Request :: Count how many lines in the rows below contain the string "lower", and reply with that number alone.

++++++++

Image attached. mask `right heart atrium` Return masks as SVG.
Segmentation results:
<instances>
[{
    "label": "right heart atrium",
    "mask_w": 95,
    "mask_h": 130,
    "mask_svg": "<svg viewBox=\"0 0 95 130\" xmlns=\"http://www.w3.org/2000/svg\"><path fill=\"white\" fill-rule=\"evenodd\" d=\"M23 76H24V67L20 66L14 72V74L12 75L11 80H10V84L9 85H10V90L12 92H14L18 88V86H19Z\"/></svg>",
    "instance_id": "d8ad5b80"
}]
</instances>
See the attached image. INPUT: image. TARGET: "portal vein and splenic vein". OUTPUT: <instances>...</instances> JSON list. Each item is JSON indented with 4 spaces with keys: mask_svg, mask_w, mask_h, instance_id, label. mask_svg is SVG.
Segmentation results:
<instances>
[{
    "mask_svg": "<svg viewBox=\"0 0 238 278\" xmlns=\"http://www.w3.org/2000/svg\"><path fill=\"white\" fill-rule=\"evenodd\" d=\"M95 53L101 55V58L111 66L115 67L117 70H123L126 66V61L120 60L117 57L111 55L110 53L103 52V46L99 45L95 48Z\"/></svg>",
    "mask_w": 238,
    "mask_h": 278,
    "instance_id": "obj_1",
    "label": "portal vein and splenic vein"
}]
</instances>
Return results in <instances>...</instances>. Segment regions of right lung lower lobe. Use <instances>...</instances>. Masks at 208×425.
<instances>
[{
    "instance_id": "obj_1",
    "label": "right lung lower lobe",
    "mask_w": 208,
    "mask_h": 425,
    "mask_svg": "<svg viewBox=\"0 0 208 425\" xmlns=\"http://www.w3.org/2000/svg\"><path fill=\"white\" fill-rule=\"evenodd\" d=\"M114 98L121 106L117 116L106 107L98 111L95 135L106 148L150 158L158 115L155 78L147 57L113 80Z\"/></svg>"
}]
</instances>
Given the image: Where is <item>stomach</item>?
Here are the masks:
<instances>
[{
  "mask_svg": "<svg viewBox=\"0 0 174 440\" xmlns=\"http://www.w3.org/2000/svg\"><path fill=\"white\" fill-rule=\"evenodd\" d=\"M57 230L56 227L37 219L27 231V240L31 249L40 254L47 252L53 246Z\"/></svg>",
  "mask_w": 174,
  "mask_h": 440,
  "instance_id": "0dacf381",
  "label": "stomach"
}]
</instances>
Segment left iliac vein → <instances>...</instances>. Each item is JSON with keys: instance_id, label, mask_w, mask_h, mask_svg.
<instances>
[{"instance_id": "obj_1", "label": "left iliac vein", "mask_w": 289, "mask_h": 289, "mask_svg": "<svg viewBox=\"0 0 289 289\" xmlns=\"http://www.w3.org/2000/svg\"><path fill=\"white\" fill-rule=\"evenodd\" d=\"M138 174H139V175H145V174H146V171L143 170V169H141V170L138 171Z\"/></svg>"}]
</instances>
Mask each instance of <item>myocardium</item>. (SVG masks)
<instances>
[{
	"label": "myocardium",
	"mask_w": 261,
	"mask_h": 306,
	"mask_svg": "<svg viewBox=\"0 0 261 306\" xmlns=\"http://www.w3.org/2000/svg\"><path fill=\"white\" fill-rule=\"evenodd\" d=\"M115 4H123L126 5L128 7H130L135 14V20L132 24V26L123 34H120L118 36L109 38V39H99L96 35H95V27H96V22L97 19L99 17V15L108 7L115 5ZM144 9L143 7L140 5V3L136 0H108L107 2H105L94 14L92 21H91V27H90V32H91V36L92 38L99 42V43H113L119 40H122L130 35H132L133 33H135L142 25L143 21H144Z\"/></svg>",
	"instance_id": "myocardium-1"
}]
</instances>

++++++++

Output for this task :: 2